La propia compañía taiwanesa no ha confirmado de manera oficial que el dispositivo mostrado en el anuncio comercial sea un equipo basado en el ecosistema Windows, ni tampoco ha ratificado su esperada alianza con NVIDIA para este gran lanzamiento. De hecho, la corporación ya posee una importante presencia en el sector informático mediante su plataforma Kompanio, la cual es ampliamente utilizada en la fabricación de los populares Chromebooks.

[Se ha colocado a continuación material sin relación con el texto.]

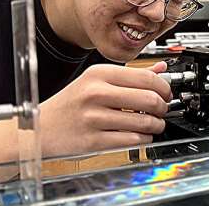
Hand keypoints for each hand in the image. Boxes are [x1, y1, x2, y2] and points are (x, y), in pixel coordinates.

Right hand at [38, 62, 171, 157]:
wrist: (41, 128)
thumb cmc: (70, 104)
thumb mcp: (96, 81)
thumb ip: (130, 75)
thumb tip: (161, 68)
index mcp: (98, 74)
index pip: (146, 77)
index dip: (164, 87)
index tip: (166, 93)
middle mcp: (96, 93)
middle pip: (149, 99)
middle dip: (163, 107)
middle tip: (162, 110)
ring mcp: (94, 118)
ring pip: (143, 122)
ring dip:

Sin embargo, resulta evidente que un movimiento de esta magnitud mediática no estará relacionado con dicha línea básica ni mucho menos con un ecosistema tradicional de Google, ya que el contexto actual es demasiado llamativo como para ignorarlo y los expertos esperan que la firma exhiba al menos una placa de pruebas equipada con el silicio de NVIDIA, recordando que estos potentes cerebros electrónicos utilizarán una CPU de arquitectura ARM desarrollada por MediaTek en conjunto con los avanzados gráficos GeForce.

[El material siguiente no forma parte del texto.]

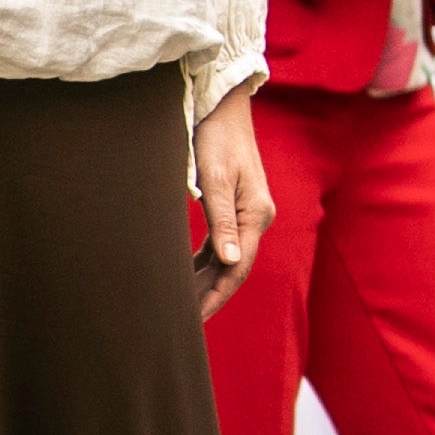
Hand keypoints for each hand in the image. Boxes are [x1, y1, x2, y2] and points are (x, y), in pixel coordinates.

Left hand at [191, 91, 274, 318]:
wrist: (223, 107)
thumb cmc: (216, 138)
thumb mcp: (216, 179)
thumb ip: (222, 221)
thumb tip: (231, 262)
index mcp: (256, 214)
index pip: (237, 267)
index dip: (215, 297)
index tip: (190, 321)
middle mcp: (255, 218)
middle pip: (233, 268)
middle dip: (208, 297)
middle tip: (179, 327)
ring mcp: (245, 214)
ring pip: (225, 259)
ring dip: (204, 283)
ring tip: (177, 309)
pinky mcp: (232, 207)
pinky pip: (218, 245)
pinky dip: (202, 264)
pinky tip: (182, 277)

La clave de esta asociación estratégica radica en que las variantes N1 y N1X representarán un salto técnico radicalmente distinto a lo que MediaTek está acostumbrada a fabricar, adentrándose por completo en una plataforma ARM para PC que está totalmente orientada a competir en el exigente terreno de la inteligencia artificial con una autonomía sobresaliente y una tarjeta gráfica integrada muchísimo más capaz de lo habitual.
De acuerdo con las filtraciones previas, el modelo N1X se posicionaría como la versión más extrema al incluir una CPU ARM de hasta 20 núcleos físicos junto a una GPU basada en la moderna arquitectura Blackwell, equiparando la misma cantidad de núcleos que posee una tarjeta gráfica GeForce RTX 5070 de escritorio pero funcionando a una frecuencia ligeramente menor para controlar las temperaturas internas, mientras que la edición base N1 estaría enfocada en maximizar la duración de la batería para labores de productividad constante.

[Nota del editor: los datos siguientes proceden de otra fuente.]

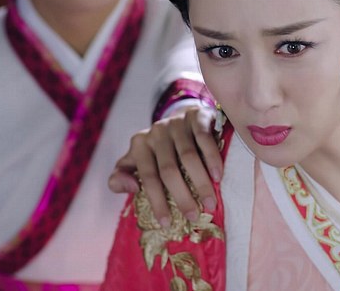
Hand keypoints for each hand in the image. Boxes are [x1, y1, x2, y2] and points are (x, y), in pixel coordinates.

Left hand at [107, 105, 222, 226]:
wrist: (182, 118)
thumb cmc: (159, 149)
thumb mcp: (135, 161)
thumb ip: (121, 177)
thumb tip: (131, 188)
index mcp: (139, 145)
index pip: (148, 177)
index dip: (157, 201)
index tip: (167, 223)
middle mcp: (156, 132)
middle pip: (169, 169)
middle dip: (182, 196)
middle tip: (194, 217)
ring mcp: (177, 123)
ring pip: (188, 157)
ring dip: (200, 183)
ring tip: (210, 203)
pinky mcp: (196, 116)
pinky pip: (204, 139)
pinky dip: (211, 159)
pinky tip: (218, 176)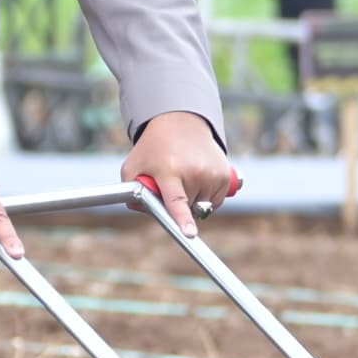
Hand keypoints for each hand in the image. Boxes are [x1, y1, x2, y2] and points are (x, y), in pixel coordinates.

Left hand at [121, 109, 242, 238]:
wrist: (181, 123)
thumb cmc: (154, 149)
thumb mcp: (133, 166)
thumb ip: (131, 192)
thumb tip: (143, 210)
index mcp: (169, 171)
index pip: (177, 201)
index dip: (183, 219)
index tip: (190, 234)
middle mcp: (194, 172)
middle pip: (188, 209)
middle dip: (179, 205)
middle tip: (172, 184)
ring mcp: (212, 173)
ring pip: (204, 208)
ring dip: (194, 201)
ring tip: (186, 178)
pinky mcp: (226, 175)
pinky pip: (216, 201)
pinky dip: (207, 196)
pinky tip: (199, 178)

Es precisamente en el apartado del renderizado visual donde NVIDIA podría marcar una diferencia abismal respecto a su principal competidor, Qualcomm, considerando que los procesadores Snapdragon X Elite y X Plus ya abrieron de par en par las puertas a una renovada generación de sistemas Windows sobre arquitectura ARM, pero siguen sufriendo serios problemas de compatibilidad y rendimiento de controladores al momento de ejecutar determinados videojuegos pesados o aplicaciones de diseño.
Si el gigante verde logra introducir exitosamente su probada tecnología gráfica y su pulido ecosistema de drivers en un chip de estas características, el panorama cambiaría drásticamente en favor de los consumidores para ofrecer computadores ultra delgados que sean plenamente capaces de procesar juegos modernos o acelerar complejas cargas creativas con una solvencia impecable.
Gracias a este poderoso trabajo conjunto, MediaTek ganaría una vía de entrada sumamente contundente en un mercado de computadores dominado casi por completo por las marcas AMD e Intel, mientras que NVIDIA ingresaría triunfalmente al segmento de procesadores de consumo masivo aprovechando toda la experiencia arquitectónica de su socio asiático.
Como antecedente a este gran salto, cabe recordar que durante el año 2025 ambas compañías ya habían colaborado estrechamente en el diseño de una CPU para el sistema inteligente DGX Spark, momento en el cual Jensen Huang dejó entrever que existían planes muchísimo más grandes para ese silicio, confirmando hoy que el verdadero objetivo era llevar todo ese poderío a los portátiles del mañana e incluso a las futuras consolas de videojuegos móviles.